Date of this Version
Stephen M. Kerr, “Avian Cholera in the Panhandle, 1985–1986,” from Nebraska Bird Review (December 1986) 54(4).
Between 28 November 1985 and 14 February 1986, over 2,500 waterfowl, 48 Wild Turkeys, and at least one Bald Eagle died due to avian cholera in an area from 5 miles west of Scottsbluff, Nebraska, to 5 miles west of Lingle, Wyoming.

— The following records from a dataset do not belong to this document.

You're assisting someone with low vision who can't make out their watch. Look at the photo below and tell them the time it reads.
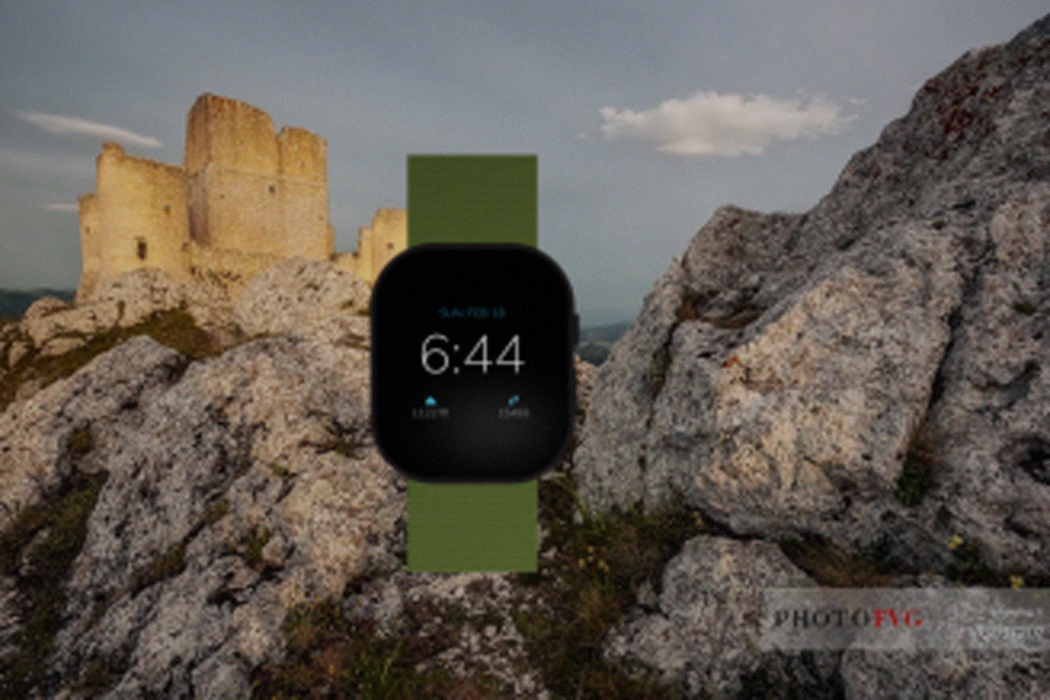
6:44
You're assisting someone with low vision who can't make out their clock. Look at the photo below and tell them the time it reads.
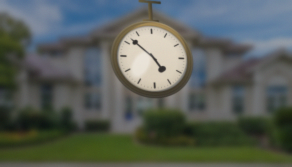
4:52
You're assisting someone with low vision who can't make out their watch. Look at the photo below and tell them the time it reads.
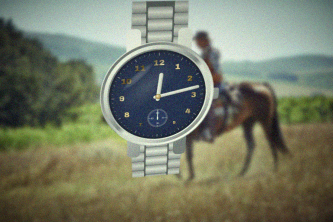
12:13
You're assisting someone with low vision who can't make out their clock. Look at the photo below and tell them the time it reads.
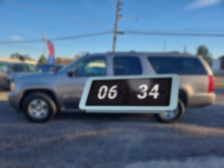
6:34
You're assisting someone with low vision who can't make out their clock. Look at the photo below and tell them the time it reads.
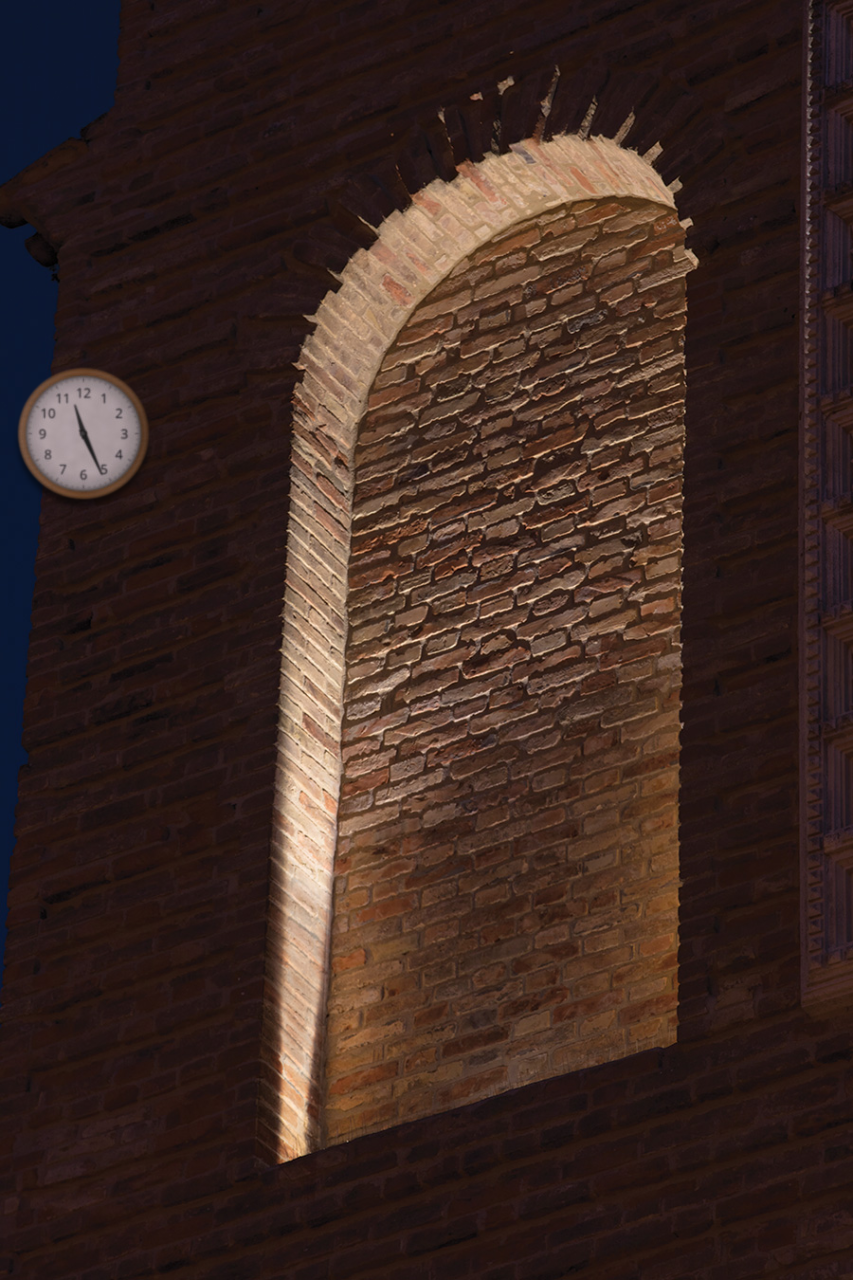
11:26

On 28 November a severe snowstorm blanketed the North Platte River valley with 10 inches of snow and wind chills of –20°F. An estimated 50,000 Mallards were concentrated 5 miles west of Scottsbluff, at the headwaters of Spring Creek. The area consists of 2 small dredged channels, 10 feet wide and less than 3 feet deep, and surrounded by 20-feet high willow trees. The spring water flows at 55°F, forming Spring Creek, which is approximately 5 feet wide, 1 foot deep, and flows nearly 3 miles to the North Platte River. Fifteen Mallard carcasses were collected 28 November. Postmortem diagnosis by the National Wildlife Health Center ( NWHC), Madison, Wisconsin, confirmed Pasteurella multicocida (avian cholera) as the cause of death. US Fish and Wildlife Service personnel from Crescent Lake NWR and Nebraska Game and Parks personnel collected carcasses at triweekly intervals over the next 2.5 months. A total of 1,500 waterfowl were incinerated, with over l,200 being Mallards. Other species collected were Pintail, American Wigeon, a Black-billed Magpie, a Common Grackle, a Bald Eagle, domestic fowl, and Wild Turkeys. Total mortalities were estimated at more than 2,500 waterfowl. By 1 December, 60 Mallards had been collected, and the first eagles were seen feeding on carcasses (2 adult Bald Eagles and 2 Golden Eagles). One week later, 4 adult and 5 immature Bald Eagles were observed.